Une vision rétrospective objective, c’est-à-dire réellement historique, excluant mythes et légendes, des années qui ont précédé, accompagné et suivi la Première Guerre Mondiale, révèle la violence du pan gallicanisme français face au pangermanisme agressif de l’Allemagne. La littérature et la presse de l’époque en témoignent dans l’irrationnalité et la démesure des propos, des images, d’un « bourrage de crâne » nationaliste nourri de tous les clichés magnifiant une France « gauloise et chrétienne », et diabolisant une Allemagne barbare et cruelle. On n’a pas hésité à recourir à la caricature, aux arguments raciaux, opposant le regard franc et limpide des héritiers de la Gaule, au facies bestial et dégénéré du Boche tueur d’enfants. Par chance, on put même offrir à n os vaillants soldats des figures emblématiques, telle que ce général Pétain dont les remarquables yeux bleus et l’ascendance paysanne (donc parfait gaulois !) contribuaient significativement à conforter la stature héroïque. La victoire de 1918 vengeait de l’humiliation de 1970, mais celle de l’Allemagne appelait très logiquement la vengeance germanique, s’appuyant sur les mêmes mythes d’ancestralité et de racialité. Les nationalismes exacerbés avaient joué avec le feu en exaltant des identités pseudo ancestrales et pseudo raciales : la propagande nazie y est passée maître, mais la France n’est pas exempte de sa part de responsabilité. Après tout, Gobineau, premier théoricien moderne du racisme, était français !
Cependant, après la Deuxième Guerre Mondiale, le paysage allait changer. L’américanisation de l’Europe, la disparition des empires coloniaux, les flux migratoires intra et extra européens, le réveil de l’islam, le recul du catholicisme, portèrent un coup fatal à la conscience identitaire des Français. On ne pouvait plus se raccrocher à nos ancêtres les Gaulois ou à ces rois très chrétiens qui durant quinze siècles avaient fait la France. Par habitude, on se tourna vers le passé pour y trouver un nouveau mythe fondateur d’identité : ce furent les Lumières, les droits de l’homme, l’affirmation Liberté-Egalité-Fraternité (voir notre article sur ce thème). Mais ce sont la des valeurs abstraites, exemptes de la consistance charnelle de l’ancestralité-racialité, du merveilleux des druides aux faucilles d’or et du baptême-sacre de Clovis. Pour qu’elles nourrissent une conscience identitaire il fallait qu’elles s’incarnent concrètement dans la réalité sociale. Mais cela est une autre histoire (dans tout le sens du mot !).
II-Le « IIIème Empire », les immigrations, les déplacements de populations
La défaite militaire avait scellé le sort du IIème Empire, amputant en outre la France de l’Alsace et de la Lorraine. Mais cette fin peu glorieuse ne doit pas masquer les mérites d’un règne qui avait vu s’affirmer un essor indéniable de la France : son industrie, son commerce, sa finance, ses savants et ses artistes, sa diplomatie l’avaient à nouveau hissée au premier rang des puissances européennes. Son territoire s’était agrandi, la France recevant en contrepartie de son aide à l’unification italienne négociée avec Cavour, la Savoie et le comté de Nice. Dans le domaine social, c’est la reconnaissance du droit de grève et du regroupement syndical, la création de caisses de retraite et de couverture des accidents de travail.

▸ CONSIGNES
- A) Réécrivez sous forme de liste le paragraphe du passage fourni qui commence par « La défaite militaire avait scellé », en conservant ses faits principaux.
- B) Rédigez la suite du passage fourni en reprenant juste après sa dernière phrase.
Le listing constitue un document distinct, sans rapport avec le passage fourni.

▸ DONNÉES AFFICHÉES

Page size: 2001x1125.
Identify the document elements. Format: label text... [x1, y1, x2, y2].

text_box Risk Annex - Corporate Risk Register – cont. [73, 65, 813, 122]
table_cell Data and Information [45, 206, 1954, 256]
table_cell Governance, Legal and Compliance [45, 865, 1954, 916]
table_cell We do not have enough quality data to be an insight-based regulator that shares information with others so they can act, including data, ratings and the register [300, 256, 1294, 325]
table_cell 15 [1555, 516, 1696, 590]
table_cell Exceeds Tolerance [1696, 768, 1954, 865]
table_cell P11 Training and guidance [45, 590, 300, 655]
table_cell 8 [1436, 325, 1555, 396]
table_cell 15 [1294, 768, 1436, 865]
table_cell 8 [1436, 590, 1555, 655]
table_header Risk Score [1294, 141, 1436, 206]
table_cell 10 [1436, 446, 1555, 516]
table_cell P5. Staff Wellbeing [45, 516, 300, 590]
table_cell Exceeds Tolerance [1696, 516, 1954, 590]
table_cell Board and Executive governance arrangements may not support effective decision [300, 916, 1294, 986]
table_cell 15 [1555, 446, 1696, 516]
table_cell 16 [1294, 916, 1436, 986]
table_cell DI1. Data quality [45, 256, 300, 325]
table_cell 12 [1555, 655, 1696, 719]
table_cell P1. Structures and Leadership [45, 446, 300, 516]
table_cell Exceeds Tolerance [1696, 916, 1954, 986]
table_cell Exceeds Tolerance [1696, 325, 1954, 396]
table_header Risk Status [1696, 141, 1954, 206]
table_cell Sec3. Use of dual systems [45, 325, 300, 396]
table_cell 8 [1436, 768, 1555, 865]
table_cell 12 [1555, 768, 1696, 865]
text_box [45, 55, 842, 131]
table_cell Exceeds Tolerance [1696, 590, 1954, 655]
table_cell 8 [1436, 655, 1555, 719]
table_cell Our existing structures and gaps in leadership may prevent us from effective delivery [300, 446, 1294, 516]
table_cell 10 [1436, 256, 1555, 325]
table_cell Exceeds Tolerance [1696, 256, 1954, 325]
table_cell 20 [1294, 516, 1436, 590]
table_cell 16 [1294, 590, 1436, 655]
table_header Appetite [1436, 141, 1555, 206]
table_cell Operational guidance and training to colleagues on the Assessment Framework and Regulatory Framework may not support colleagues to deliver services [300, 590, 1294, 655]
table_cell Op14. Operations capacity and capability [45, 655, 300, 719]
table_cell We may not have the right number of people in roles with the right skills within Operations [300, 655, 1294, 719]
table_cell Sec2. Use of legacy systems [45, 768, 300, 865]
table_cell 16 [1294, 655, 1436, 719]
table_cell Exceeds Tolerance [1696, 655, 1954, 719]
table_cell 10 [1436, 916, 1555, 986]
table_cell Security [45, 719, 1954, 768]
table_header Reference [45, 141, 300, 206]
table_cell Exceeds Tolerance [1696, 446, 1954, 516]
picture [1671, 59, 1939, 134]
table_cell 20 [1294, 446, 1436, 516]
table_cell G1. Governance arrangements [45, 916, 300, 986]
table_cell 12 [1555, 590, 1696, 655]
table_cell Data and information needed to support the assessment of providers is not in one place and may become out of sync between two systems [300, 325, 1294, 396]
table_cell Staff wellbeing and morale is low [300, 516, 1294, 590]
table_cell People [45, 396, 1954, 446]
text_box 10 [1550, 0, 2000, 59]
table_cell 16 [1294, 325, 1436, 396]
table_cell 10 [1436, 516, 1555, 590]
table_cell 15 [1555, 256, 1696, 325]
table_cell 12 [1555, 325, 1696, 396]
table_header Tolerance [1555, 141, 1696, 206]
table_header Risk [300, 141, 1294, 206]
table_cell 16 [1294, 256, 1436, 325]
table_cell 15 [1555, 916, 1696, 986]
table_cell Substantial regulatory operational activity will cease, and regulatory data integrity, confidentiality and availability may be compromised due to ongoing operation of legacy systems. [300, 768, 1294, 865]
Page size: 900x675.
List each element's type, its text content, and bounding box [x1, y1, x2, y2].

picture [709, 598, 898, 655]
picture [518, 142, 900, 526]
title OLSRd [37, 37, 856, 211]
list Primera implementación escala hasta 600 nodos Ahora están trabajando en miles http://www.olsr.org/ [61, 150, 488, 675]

▸ RÉPONSES DANS L'ORDRE
- A)
- La défaite militaire met fin au IIème Empire et ampute la France de l'Alsace et de la Lorraine.
- Ce règne a pourtant vu un essor indéniable du pays. L'industrie, le commerce, la finance, les savants, les artistes et la diplomatie replacent la France au premier rang des puissances européennes.
- Le territoire s'agrandit de la Savoie et du comté de Nice. La France les reçoit en contrepartie de son aide à l'unification italienne, négociée avec Cavour.
- Sur le plan social, le droit de grève et le regroupement syndical sont reconnus. Des caisses de retraite et de couverture des accidents de travail sont créées.

- B)
Après l’espoir déçu des monarchistes voyant leur échapper si près du but la perspective d’une nouvelle Restauration, la IIIème République prit rapidement ses marques en tirant avantage des acquis positifs de l’héritage impérial. Remettant à un temps plus favorable une revanche contre l’Allemagne, les gouvernants comprirent qu’il fallait redonner à la nation des motifs de fierté en ouvrant pour les Français, de nouvelles perspectives de profit et de gloire. Cela ne pouvant raisonnablement se jouer sur le territoire européen, on misa sur l’expansion coloniale. N’hésitant pas devant l’audace terminologique, la République offrit à la France un nouvel empire ; ce serait un empire colonial qui, avec les possessions déjà acquises, assurerait sa présence sur les cinq continents : Afrique du Nord et Afrique Noire, Madagascar, Asie du sud-est et comptoirs des Indes, Antilles, Guyane, Océanie, Saint Pierre et Miquelon. C’est ce que nous appelons Le IIIème Empire !
Coloniser, ce n’est pas que conquérir ; il faut aussi peupler. Les colonies ouvraient aux français l’horizon de l’entreprise et de l’aventure. Elles suscitèrent des vocations de pionniers, d’habiles commerçants, de prospecteurs, de planteurs. L’administration des territoires, reproduisant le modèle métropolitain, nécessita des fonctionnaires, la santé des populations appela des médecins et des soignants, leur instruction des enseignants. On construisit des préfectures, des mairies, des hôpitaux ; on traça des routes et des chemins de fer. Les échanges permanents avec la métropole développèrent les transports maritimes des voyageurs et du fret. Un port comme Marseille y trouva son compte, devenant une incontournable interface entre le continent européen et l’outremer. Bref : l’Empire colonial redonnait à la France une dimension planétaire enviable, comparable à celle de l’Empire Britannique et propre à constituer une forme de revanche face à l’enfermement continental de l’Allemagne wilhelmienne.
La colonisation française, ce fut aussi l’ambition -et même la volonté- d’emporter l’adhésion des populations indigènes à une culture dont elle ne doutait pas de la vocation universelle. Des auteurs comme Gustave Lebon ou l’écrivain René Bazin n’hésitaient pas à dénoncer cette erreur et l’illusion de l’assimilation. L’école de la République et le prosélytisme des missionnaires s’appliquèrent à cette œuvre qui se voulait civilisatrice. Pour avoir une idée de l’état d’esprit qui sous tendait ces convictions, et sans recourir à de savantes études, on pourra se reporter avec profit à la lecture de Tintin au Congo, en particulier dans sa version originale !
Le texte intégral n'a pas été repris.